## Problem to work on
Arrange the lines of the material below into a numbered list, omitting blank lines and excluding the pictures.
┌──
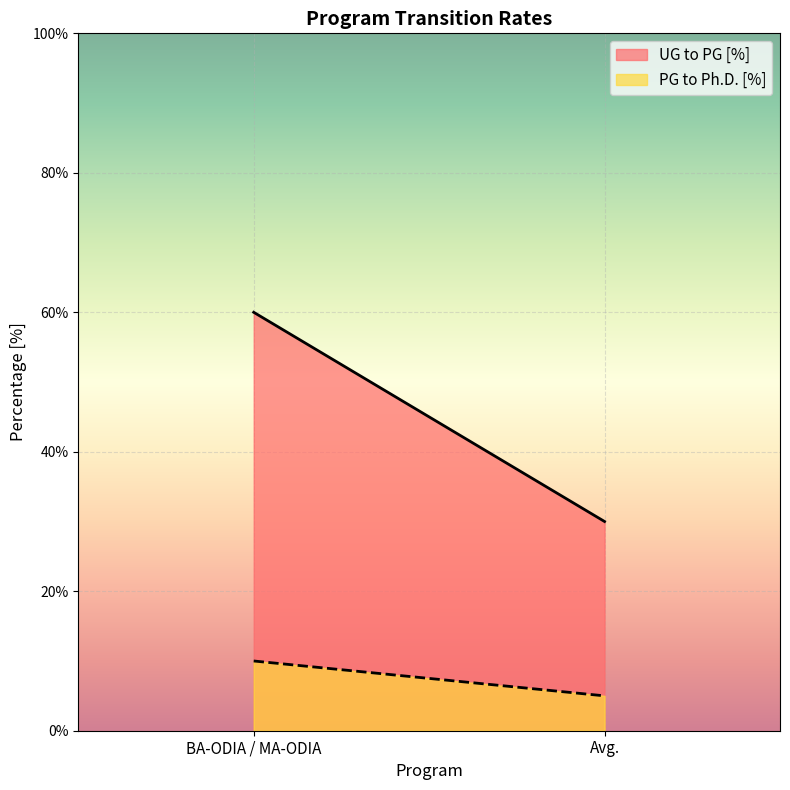

How many data points in UG to PG [%] are less than 60?

1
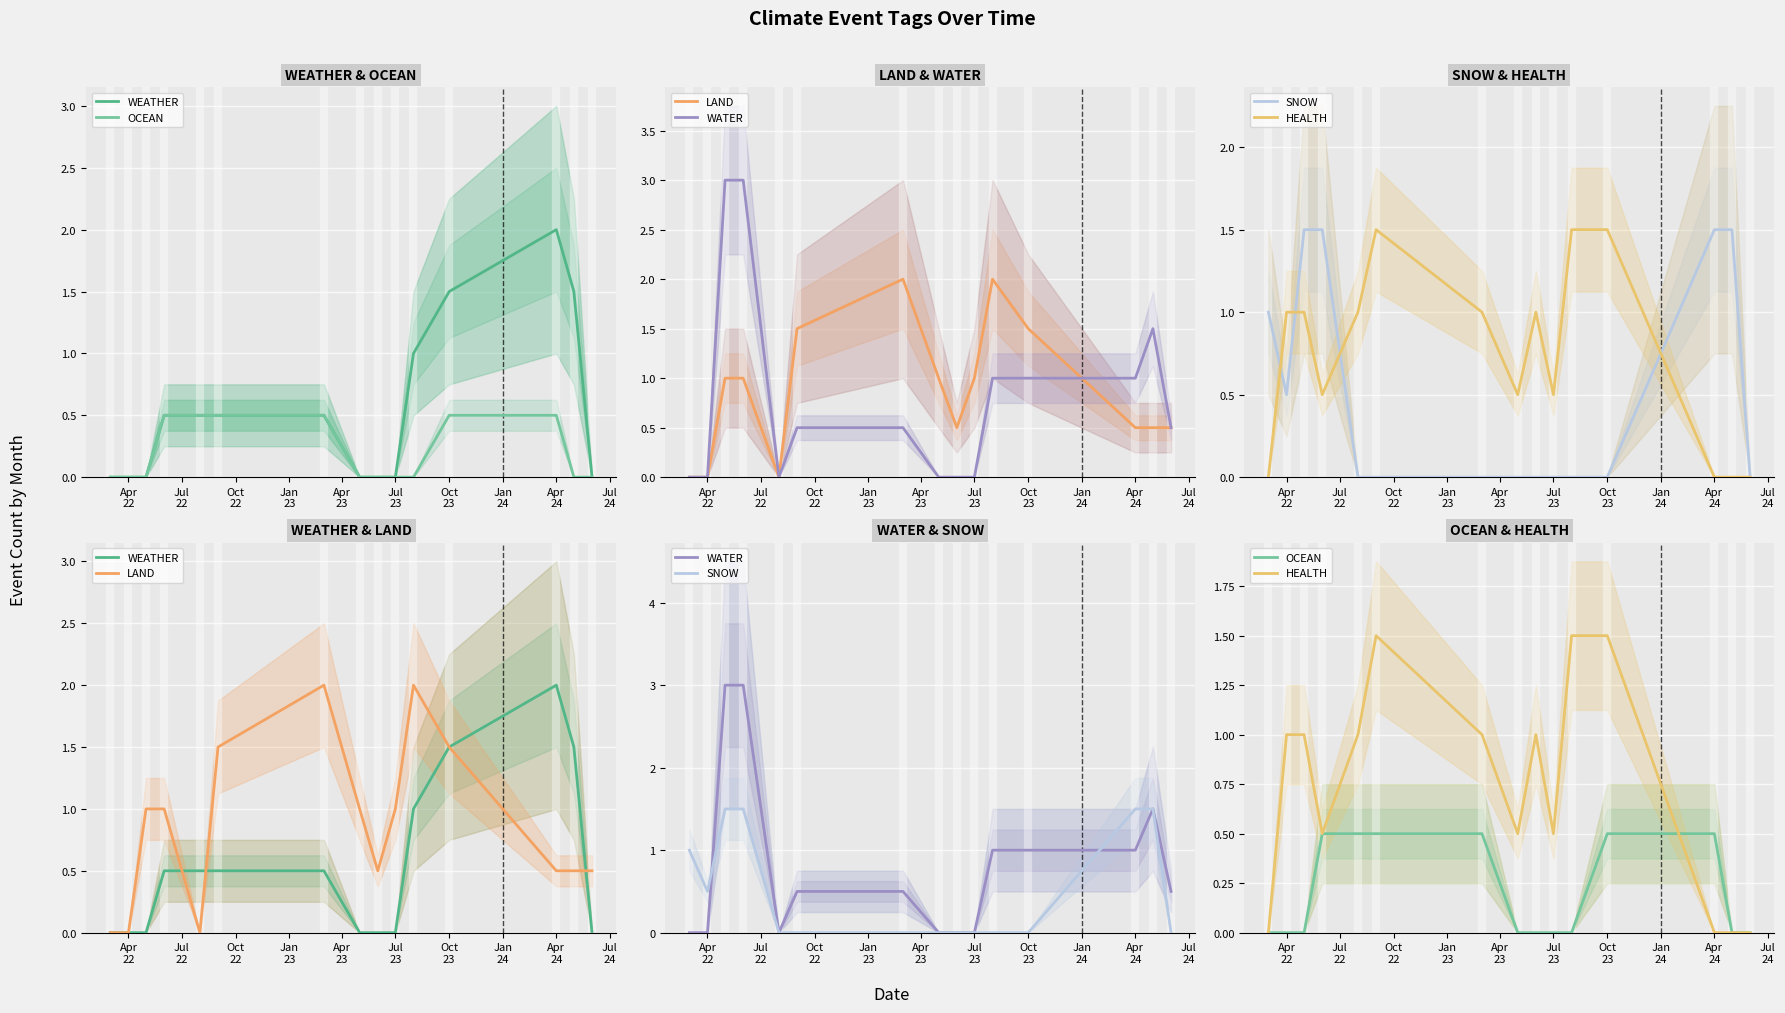

What is the total value across all series at Apr
22?

1.0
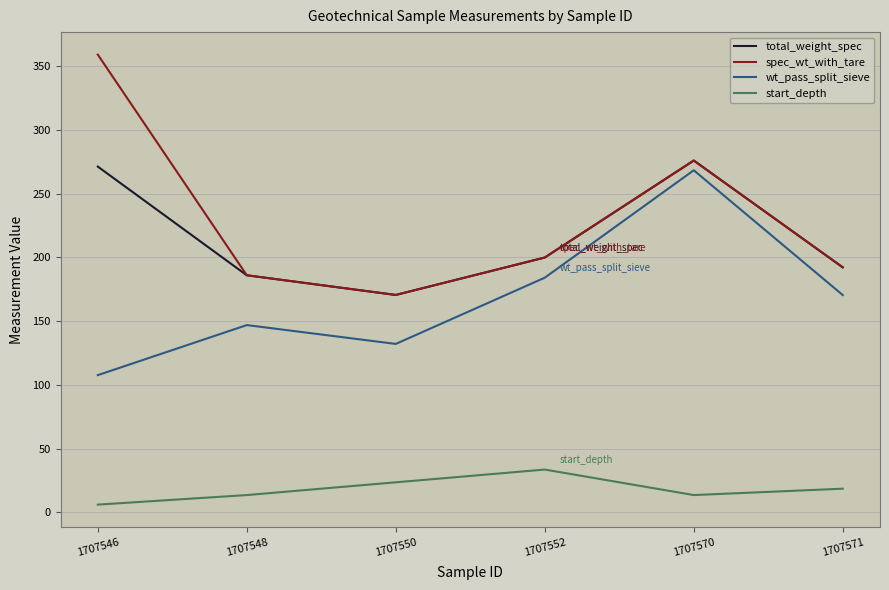

Is the value of total_weight_spec at 1707548 greater than the value of wt_pass_split_sieve at 1707546?

Yes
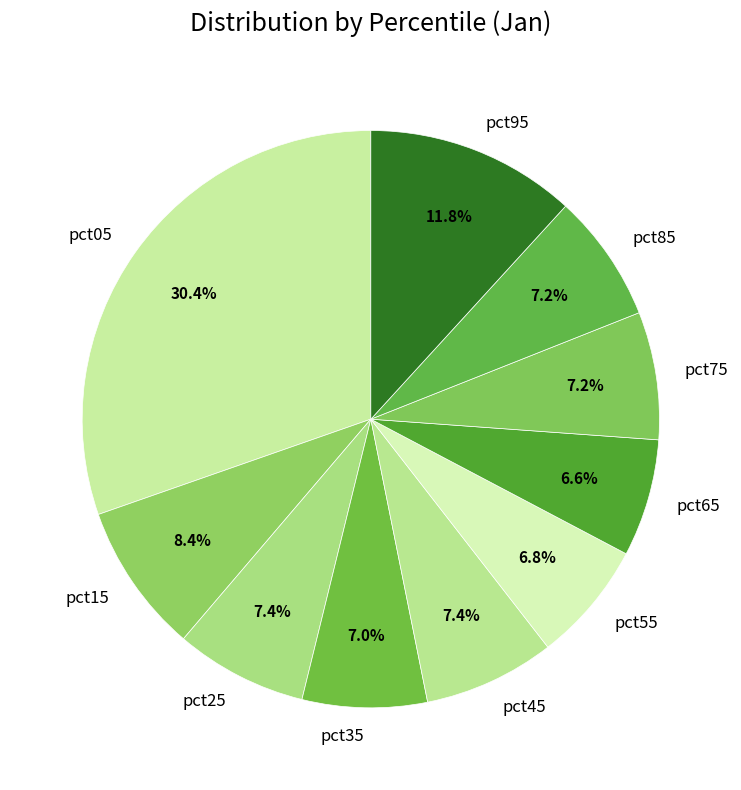

Which has a higher value, pct45 or pct65?

pct45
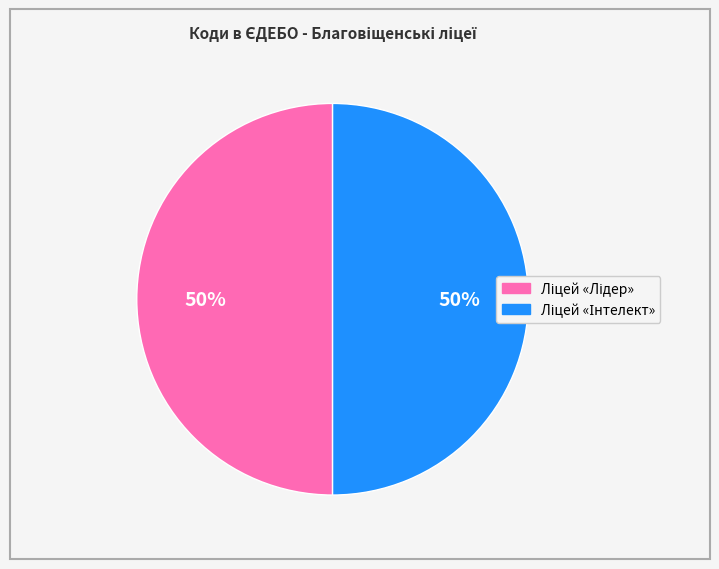

To the nearest percent, what is the average slice percentage?

50%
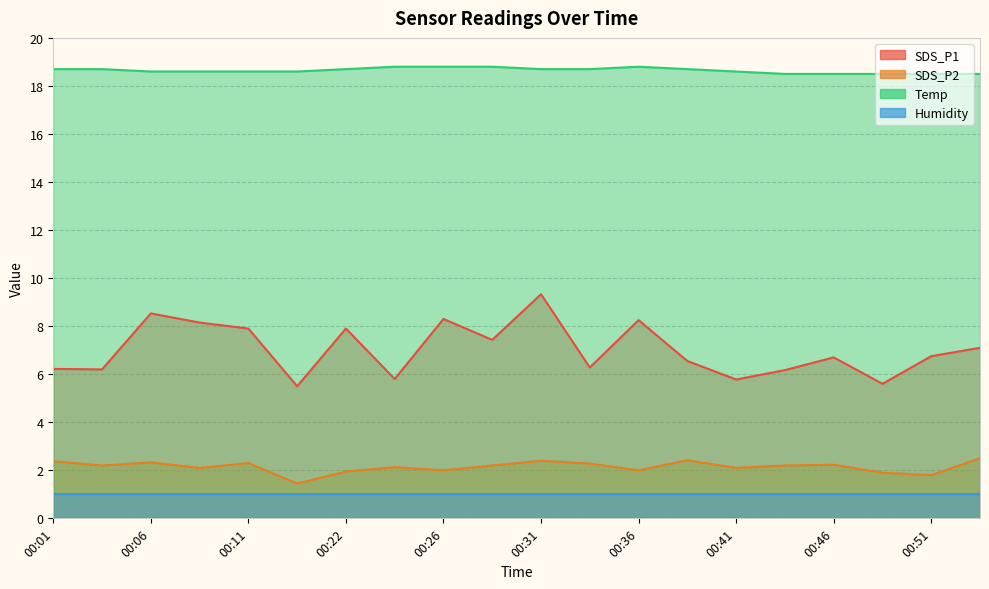

How many interior local peaks does the Temp series have?

1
└──
## Response
1. How many data points in UG to PG [%] are less than 60?
2. 1
3. What is the total value across all series at Apr
4. 22?
5. 1.0
6. Is the value of total_weight_spec at 1707548 greater than the value of wt_pass_split_sieve at 1707546?
7. Yes
8. Which has a higher value, pct45 or pct65?
9. pct45
10. To the nearest percent, what is the average slice percentage?
11. 50%
12. How many interior local peaks does the Temp series have?
13. 1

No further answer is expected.